Effective feedback is clear and straightforward, while also making people feel safe. 

“Soft on the person” means that feedback should genuinely come from a desire to help. You need to make it clear that you are in the person’s corner, and you are not saying this to shame or humiliate them.

FOUR STEPS TO DELIVER TOUGH FEEDBACK

This four-step model to provide feedback was inspired by the Situation-Behavior-Impact model by The Center for Creative Leadership, with some coaching tagged on at the end.  I call the framework OILS—not because I have found any clever way to justify this name, but simply because it helps me remember the first letter of every step:

1. Observation. This means starting with the FACTS, and withholding from our interpretation or assumptions about the facts. I find this to be the hardest step, by far. We humans are sense-making machines.  We constantly take input from the environment and interpret it, to the point we sometimes cannot even tell anymore what’s fact and what’s our interpretation.

Example: “I noticed you were 10 minutes late to our meeting today” is a fact; “You seem to be distracted lately” is our interpretation of that fact, and it’s a pretty significant assumption, too. Maybe the person was not distracted at all; maybe their nanny was late, or they hit traffic.

Starting feedback with our interpretations or assumptions is dangerous because a) it will immediately put the other person on the defensive, especially if it attacks a character trait and b) it can just invalidate the feedback, if the assumption is not accurate. Always start with facts.

2. Impact. Next, speak about the impact of these facts/observations on what matters—the situation, business result, other people, yourself.

For instance: “When you sent me the report two days later than we agreed, we were not able to send it to the client by the deadline we had committed to.” Or “After you interrupted your colleague three times during the meeting, I noticed he shut down and did not say anything else for the rest of the hour.”

Speaking about the impact gives weight and context to the feedback: “This matters, and this is why”

3. Listening. This is the time to pause and have a dialogue. “Tell me about it.” or “Does this make sense?” Listen with an open mind to understand what is happening. This is your big coaching moment. The person might have some pretty justified reasons for what they did, or they do not fully get the consequences of their behavior, or they might lack confidence to change.

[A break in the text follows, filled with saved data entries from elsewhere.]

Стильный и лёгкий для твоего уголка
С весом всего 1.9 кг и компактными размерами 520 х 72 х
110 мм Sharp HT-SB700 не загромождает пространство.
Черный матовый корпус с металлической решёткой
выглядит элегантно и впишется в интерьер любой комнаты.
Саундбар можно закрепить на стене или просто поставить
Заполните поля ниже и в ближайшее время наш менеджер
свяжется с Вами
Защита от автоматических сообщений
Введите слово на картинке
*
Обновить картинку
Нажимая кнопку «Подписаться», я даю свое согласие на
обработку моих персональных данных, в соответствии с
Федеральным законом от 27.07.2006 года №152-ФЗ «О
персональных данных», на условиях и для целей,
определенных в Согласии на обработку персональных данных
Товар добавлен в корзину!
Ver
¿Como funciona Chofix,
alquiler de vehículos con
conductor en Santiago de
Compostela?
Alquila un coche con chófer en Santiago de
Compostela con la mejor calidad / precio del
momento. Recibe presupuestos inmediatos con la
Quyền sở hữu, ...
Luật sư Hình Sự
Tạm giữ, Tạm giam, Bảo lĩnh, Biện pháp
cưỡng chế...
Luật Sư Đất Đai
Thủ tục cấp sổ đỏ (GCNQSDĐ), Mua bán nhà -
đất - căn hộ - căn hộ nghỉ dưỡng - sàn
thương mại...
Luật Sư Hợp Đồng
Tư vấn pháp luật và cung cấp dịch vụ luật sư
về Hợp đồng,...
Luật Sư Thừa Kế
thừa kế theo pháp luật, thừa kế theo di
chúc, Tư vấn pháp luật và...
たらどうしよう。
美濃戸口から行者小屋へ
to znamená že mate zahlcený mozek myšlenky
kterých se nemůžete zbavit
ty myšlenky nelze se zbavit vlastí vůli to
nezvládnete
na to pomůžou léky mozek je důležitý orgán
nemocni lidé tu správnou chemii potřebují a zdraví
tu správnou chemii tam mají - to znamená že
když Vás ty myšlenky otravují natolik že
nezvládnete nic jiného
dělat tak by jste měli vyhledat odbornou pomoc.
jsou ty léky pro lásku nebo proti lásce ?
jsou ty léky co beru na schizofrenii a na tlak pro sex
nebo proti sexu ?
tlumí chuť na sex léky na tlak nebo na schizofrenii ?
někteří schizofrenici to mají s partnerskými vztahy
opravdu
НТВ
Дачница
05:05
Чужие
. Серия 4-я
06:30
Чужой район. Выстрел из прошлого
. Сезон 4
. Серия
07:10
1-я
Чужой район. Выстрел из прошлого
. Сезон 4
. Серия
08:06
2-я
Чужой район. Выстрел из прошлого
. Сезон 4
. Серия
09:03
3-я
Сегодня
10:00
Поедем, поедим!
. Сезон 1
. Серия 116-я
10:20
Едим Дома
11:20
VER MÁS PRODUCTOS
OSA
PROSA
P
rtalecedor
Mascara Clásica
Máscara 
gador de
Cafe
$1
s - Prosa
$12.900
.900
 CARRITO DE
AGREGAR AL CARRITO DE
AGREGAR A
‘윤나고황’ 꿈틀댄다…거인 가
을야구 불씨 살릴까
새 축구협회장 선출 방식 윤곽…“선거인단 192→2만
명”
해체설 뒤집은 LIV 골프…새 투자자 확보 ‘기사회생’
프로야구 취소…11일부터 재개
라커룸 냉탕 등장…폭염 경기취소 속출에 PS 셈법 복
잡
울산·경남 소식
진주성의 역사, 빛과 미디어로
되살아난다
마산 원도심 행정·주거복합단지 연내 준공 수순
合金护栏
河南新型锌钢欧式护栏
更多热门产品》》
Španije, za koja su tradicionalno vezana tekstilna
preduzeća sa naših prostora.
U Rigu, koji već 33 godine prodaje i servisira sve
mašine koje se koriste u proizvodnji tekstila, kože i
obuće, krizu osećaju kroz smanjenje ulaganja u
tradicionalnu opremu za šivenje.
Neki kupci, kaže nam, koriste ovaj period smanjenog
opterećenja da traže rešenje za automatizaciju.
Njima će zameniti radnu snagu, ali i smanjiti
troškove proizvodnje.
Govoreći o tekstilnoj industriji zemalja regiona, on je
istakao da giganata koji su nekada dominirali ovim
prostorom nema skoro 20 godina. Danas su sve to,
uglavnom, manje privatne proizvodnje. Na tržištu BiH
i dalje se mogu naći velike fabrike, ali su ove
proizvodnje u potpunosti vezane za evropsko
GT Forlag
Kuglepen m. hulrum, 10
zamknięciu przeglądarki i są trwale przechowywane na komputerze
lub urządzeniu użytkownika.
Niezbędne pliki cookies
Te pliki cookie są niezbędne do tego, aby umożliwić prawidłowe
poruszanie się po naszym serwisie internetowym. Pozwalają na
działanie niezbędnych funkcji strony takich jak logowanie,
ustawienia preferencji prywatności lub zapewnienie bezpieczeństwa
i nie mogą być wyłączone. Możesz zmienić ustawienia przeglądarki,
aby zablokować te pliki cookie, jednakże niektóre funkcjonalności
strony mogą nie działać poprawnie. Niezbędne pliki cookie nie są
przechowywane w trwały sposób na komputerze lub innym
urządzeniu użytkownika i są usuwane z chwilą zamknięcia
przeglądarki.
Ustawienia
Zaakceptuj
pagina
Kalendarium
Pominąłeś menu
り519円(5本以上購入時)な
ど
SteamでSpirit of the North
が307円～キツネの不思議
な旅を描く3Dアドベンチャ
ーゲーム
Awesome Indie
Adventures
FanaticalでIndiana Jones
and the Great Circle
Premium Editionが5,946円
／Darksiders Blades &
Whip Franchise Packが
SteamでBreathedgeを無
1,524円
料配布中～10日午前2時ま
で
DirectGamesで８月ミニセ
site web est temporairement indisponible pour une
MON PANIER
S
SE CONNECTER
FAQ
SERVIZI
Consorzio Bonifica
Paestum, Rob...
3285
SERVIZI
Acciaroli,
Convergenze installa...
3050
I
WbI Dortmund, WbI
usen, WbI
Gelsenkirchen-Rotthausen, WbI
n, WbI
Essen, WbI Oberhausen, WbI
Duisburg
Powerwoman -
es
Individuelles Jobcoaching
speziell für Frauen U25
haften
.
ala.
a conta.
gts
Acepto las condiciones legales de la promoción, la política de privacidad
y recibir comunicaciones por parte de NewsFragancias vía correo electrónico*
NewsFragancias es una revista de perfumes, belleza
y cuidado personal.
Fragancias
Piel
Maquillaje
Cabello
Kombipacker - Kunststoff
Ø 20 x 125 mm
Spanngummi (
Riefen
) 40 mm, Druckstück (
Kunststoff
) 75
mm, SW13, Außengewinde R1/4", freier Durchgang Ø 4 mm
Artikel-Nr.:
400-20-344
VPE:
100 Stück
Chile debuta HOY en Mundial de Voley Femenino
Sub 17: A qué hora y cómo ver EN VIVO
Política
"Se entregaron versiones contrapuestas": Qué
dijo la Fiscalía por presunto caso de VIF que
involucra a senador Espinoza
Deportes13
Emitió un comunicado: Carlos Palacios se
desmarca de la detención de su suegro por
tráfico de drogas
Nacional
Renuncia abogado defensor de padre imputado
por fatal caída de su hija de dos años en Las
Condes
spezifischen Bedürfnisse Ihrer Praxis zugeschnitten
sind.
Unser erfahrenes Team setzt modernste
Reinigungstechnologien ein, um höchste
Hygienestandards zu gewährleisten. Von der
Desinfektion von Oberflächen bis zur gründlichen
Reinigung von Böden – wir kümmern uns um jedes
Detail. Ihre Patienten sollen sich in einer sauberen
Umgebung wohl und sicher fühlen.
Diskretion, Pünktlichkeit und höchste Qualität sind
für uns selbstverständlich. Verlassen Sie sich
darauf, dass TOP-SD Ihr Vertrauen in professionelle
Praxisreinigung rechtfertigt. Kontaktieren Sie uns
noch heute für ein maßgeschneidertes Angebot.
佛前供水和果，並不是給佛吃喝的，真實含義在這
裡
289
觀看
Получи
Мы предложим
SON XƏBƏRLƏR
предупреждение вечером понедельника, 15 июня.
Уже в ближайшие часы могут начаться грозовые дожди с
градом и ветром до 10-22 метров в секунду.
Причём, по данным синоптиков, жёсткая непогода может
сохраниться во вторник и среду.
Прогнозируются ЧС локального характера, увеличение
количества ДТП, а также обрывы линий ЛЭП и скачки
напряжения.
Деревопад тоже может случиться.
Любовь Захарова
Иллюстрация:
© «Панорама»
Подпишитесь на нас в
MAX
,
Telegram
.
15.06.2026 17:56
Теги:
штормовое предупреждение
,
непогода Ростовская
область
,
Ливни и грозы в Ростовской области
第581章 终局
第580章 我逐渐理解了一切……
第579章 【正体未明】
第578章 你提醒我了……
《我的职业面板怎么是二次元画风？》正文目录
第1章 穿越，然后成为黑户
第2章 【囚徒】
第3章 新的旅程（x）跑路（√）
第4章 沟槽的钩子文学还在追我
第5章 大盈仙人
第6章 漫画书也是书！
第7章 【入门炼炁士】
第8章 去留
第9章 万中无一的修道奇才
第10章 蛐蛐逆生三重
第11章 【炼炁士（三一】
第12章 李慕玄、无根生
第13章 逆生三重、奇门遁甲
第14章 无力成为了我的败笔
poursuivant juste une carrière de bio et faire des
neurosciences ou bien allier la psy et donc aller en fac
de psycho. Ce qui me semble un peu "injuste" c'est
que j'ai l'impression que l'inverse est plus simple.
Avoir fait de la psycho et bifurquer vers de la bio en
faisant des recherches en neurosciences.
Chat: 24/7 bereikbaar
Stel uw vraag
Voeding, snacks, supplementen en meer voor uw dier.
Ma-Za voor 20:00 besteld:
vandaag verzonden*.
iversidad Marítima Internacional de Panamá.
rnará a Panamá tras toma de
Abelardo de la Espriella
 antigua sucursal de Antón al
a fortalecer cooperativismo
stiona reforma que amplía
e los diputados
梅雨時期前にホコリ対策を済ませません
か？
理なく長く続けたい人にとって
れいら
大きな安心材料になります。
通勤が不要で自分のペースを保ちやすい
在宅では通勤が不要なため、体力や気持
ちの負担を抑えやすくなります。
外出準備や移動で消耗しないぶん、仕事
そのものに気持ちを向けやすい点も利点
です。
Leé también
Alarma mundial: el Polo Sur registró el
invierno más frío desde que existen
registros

This is also the moment to make them feel safe. You can articulate clearly that you only aim to help. You can remind them of their strengths they can draw upon. If you are their manager, it also helps to express that you believe in them, and they can count on your support as they work to improve.

4. Suggestion (on how to overcome the issue). I once got the feedback that my voice was too high. That’s like telling someone they are too tall. Yes, and what can I do about it? Please don’t do “hit and run” feedback. The helpfulness of feedback raises exponentially if you also show people a way forward, or at least engage in a conversation to brainstorm about it.

This is it! Now you know my secret. I hope it gives you some food for thought and some strategies for your next conversation. You might ask: can I and should I use this same framework to give positive feedback? Absolutely. But more on this later.